Your objective
Update the lines below by changing every "GST" to "VAT" and leaving everything else unchanged, and omit the pictures from your answer.

==== Dataset records ====

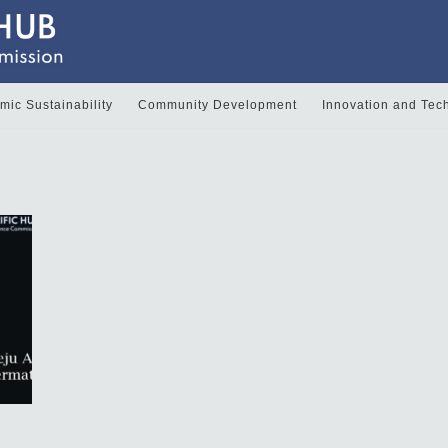
ic Sustainability
Community Development
Innovation and Tec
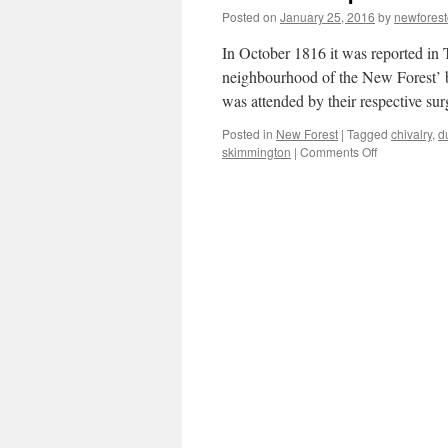
Posted on
January 25, 2016
by
newfores
In October 1816 it was reported in 
neighbourhood of the New Forest’ 
was attended by their respective s
Posted in
New Forest
|
Tagged
chivalry
,
d
on
skimmington
|
Comments Off
New
Forest:
pistols
at
dawn
and
rough
music!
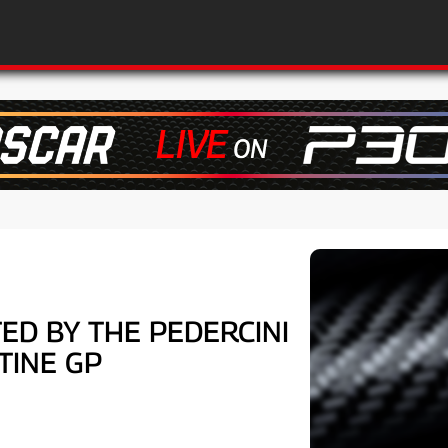
ED BY THE PEDERCINI
TINE GP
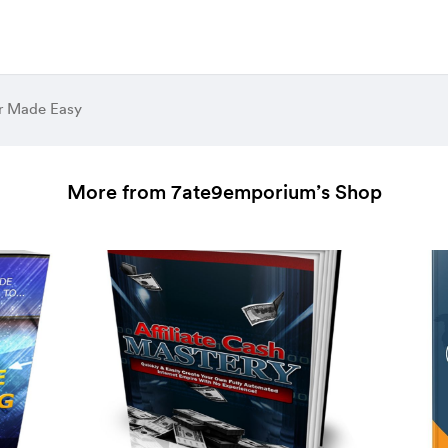
er Made Easy
More from 7ate9emporium’s Shop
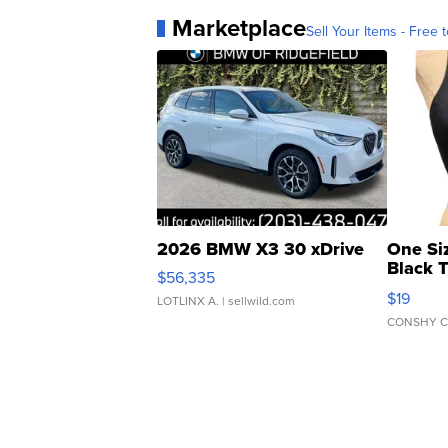
Marketplace
Sell Your Items - Free t
2026 BMW X3 30 xDrive
One Si
Black 
$56,335
Asymmet
$19
LOTLINX A.
| sellwild.com
CONSHY C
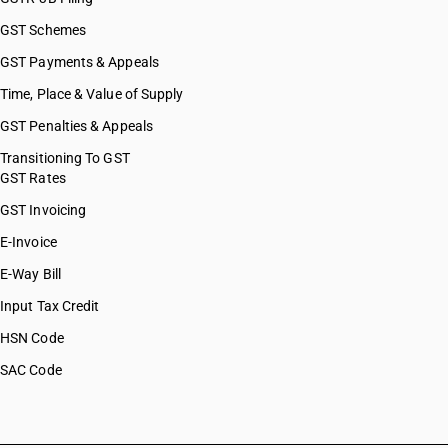
GST Schemes
GST Payments & Appeals
Time, Place & Value of Supply
GST Penalties & Appeals
Transitioning To GST
GST Rates
GST Invoicing
E-Invoice
E-Way Bill
Input Tax Credit
HSN Code
SAC Code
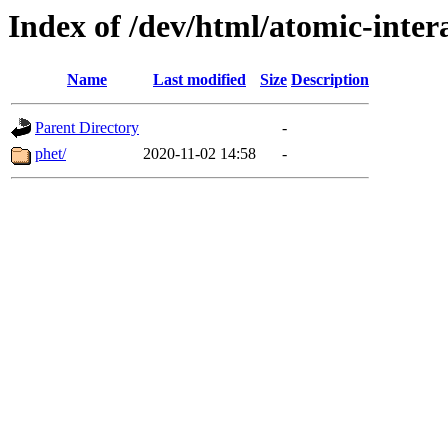
Index of /dev/html/atomic-intera
Name
Last modified
Size
Description
Parent Directory
-
phet/
2020-11-02 14:58
-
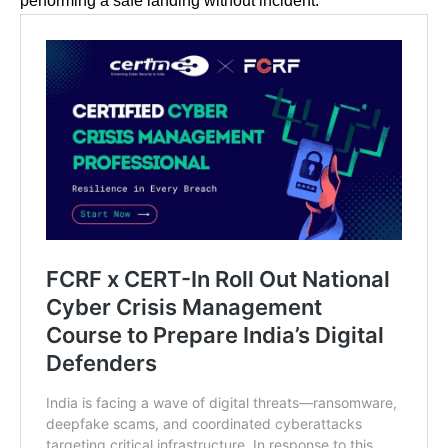
performing a safe landing without incident.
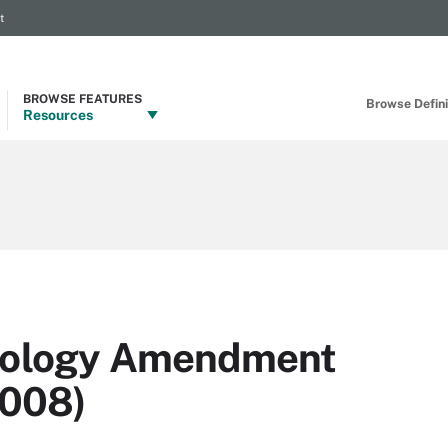
t
BROWSE FEATURES
Browse Definit
Resources
hnology Amendment
2008)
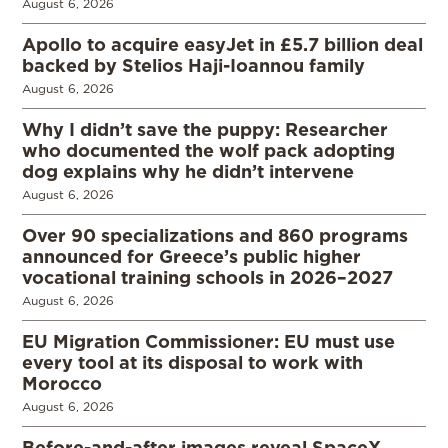
August 6, 2026
Apollo to acquire easyJet in £5.7 billion deal
backed by Stelios Haji-Ioannou family
August 6, 2026
Why I didn’t save the puppy: Researcher
who documented the wolf pack adopting
dog explains why he didn’t intervene
August 6, 2026
Over 90 specializations and 860 programs
announced for Greece’s public higher
vocational training schools in 2026–2027
August 6, 2026
EU Migration Commissioner: EU must use
every tool at its disposal to work with
Morocco
August 6, 2026
Before-and-after images reveal SpaceX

====

Exercise answer
ic Sustainability
Community Development
Innovation and Tec
Posted on
January 25, 2016
by
newfores
In October 1816 it was reported in 
neighbourhood of the New Forest’ 
was attended by their respective s
Posted in
New Forest
|
Tagged
chivalry
,
d
on
skimmington
|
Comments Off
New
Forest:
pistols
at
dawn
and
rough
music!
ED BY THE PEDERCINI
TINE GP
er Made Easy
More from 7ate9emporium’s Shop
Marketplace
Sell Your Items - Free t
2026 BMW X3 30 xDrive
One Si
Black 
$56,335
Asymmet
$19
LOTLINX A.
| sellwild.com
CONSHY C
VAT Schemes
VAT Payments & Appeals
Time, Place & Value of Supply
VAT Penalties & Appeals
Transitioning To VAT
VAT Rates
VAT Invoicing
E-Invoice
E-Way Bill
Input Tax Credit
HSN Code
SAC Code
Index of /dev/html/atomic-intera
Name
Last modified
Size
Description
Parent Directory
-
phet/
2020-11-02 14:58
-
performing a safe landing without incident.
t
BROWSE FEATURES
Browse Definit
Resources
hnology Amendment
2008)
August 6, 2026
Apollo to acquire easyJet in £5.7 billion deal
backed by Stelios Haji-Ioannou family
August 6, 2026
Why I didn’t save the puppy: Researcher
who documented the wolf pack adopting
dog explains why he didn’t intervene
August 6, 2026
Over 90 specializations and 860 programs
announced for Greece’s public higher
vocational training schools in 2026–2027
August 6, 2026
EU Migration Commissioner: EU must use
every tool at its disposal to work with
Morocco
August 6, 2026
Before-and-after images reveal SpaceX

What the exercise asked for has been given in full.